Coal Prices Falling As Production Declines

For the first time in more than 30 years, the federal government has decided to hold off on authorizing new leases for coal mining on federal land. It will undertake a review to see whether taxpayers are getting a fair deal, while assessing the program’s environmental costs.

This welcome news is long overdue. Taxpayers have already lost out on $30 billion in revenue due to the undervaluation of coal mined from land belonging to the federal government. On top of that, Washington will soon be stuck monitoring and dealing with a growing number of abandoned coal mines.

This kind of obligation is becoming a bigger headache due to the string of bankruptcies rippling through the coal industry.

Arch Coal, the second-largest U.S. coal company, just filed for bankruptcy, joining 26 other companies since 2009. Energy experts tend to blame competition from cheaper natural gas and increasingly strict environmental regulations. But there are other factors at play.

Chief among them: These companies are suffocating under a mountain of debt.

Eventually, debt catches up with companies just as it will catch up with you.
Coal companies pushed it to the limit, all the while having taxpayers as a backstop. According to McKinsey & Company, the U.S. coal industry’s total liabilities were almost $100 billion by the end of 2014. It costs the industry almost $10 billion a year to service these liabilities. With U.S. coal prices falling as production declines, it’s not hard to see why they’re going bankrupt.
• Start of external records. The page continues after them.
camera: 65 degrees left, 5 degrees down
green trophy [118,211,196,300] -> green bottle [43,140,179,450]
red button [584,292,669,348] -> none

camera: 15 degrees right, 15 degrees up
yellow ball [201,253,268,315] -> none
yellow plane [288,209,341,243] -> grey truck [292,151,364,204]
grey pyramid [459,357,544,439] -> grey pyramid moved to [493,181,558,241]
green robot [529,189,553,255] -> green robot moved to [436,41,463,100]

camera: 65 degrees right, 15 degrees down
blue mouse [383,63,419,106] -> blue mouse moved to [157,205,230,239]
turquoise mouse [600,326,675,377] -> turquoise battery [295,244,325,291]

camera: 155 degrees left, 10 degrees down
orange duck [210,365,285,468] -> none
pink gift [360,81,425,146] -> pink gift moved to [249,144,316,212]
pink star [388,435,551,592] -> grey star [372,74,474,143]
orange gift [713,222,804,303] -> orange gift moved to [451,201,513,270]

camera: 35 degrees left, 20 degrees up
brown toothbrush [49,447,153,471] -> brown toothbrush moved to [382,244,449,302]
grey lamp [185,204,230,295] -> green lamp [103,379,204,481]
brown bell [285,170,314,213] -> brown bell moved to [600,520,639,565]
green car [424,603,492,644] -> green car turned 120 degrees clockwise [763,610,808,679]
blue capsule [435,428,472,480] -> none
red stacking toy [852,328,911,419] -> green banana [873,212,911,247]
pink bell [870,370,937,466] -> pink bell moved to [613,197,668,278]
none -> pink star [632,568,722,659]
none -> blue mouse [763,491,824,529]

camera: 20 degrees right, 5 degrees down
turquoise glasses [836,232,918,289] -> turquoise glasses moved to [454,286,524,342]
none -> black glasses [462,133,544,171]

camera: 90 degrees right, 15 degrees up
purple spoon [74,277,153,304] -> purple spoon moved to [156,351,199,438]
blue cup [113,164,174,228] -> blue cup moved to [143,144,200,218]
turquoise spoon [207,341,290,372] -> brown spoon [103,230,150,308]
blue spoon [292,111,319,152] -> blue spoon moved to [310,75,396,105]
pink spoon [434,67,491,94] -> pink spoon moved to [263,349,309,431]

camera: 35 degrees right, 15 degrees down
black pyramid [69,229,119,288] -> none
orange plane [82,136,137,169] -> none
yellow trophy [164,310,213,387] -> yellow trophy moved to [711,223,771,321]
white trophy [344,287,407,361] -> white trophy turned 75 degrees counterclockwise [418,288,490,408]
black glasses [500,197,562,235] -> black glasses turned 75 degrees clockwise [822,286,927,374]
Coal’s excessive debt loads have created a vicious cycle: Companies are keeping money-losing mines open because it costs more in the short term to close them. That is, until the company files for bankruptcy—leaving taxpayers holding the bag. The feds are already working to clean up some 500,000 hazardous mining sites.

Federal law requires coal companies to post a reclamation bond (that is, insurance) to ensure funds are available to clean up a mine if the company can’t. But one of the options for reclamation bonds is a “self-bond,” which the company posts itself.

It’s as bad as it sounds.

If a company is deemed to be in good financial health, it can avoid putting up collateral or cash as insurance altogether. Now, with coal companies going bankrupt, these self-bonds have become taxpayer liabilities.

Alpha Natural Resources, for example, filed for bankruptcy last August, leaving taxpayers to cover more than $670 million in self-bonded liabilities. Arch Coal has $459 million in self-bonds and has asked the bankruptcy court to stick taxpayers with most of it.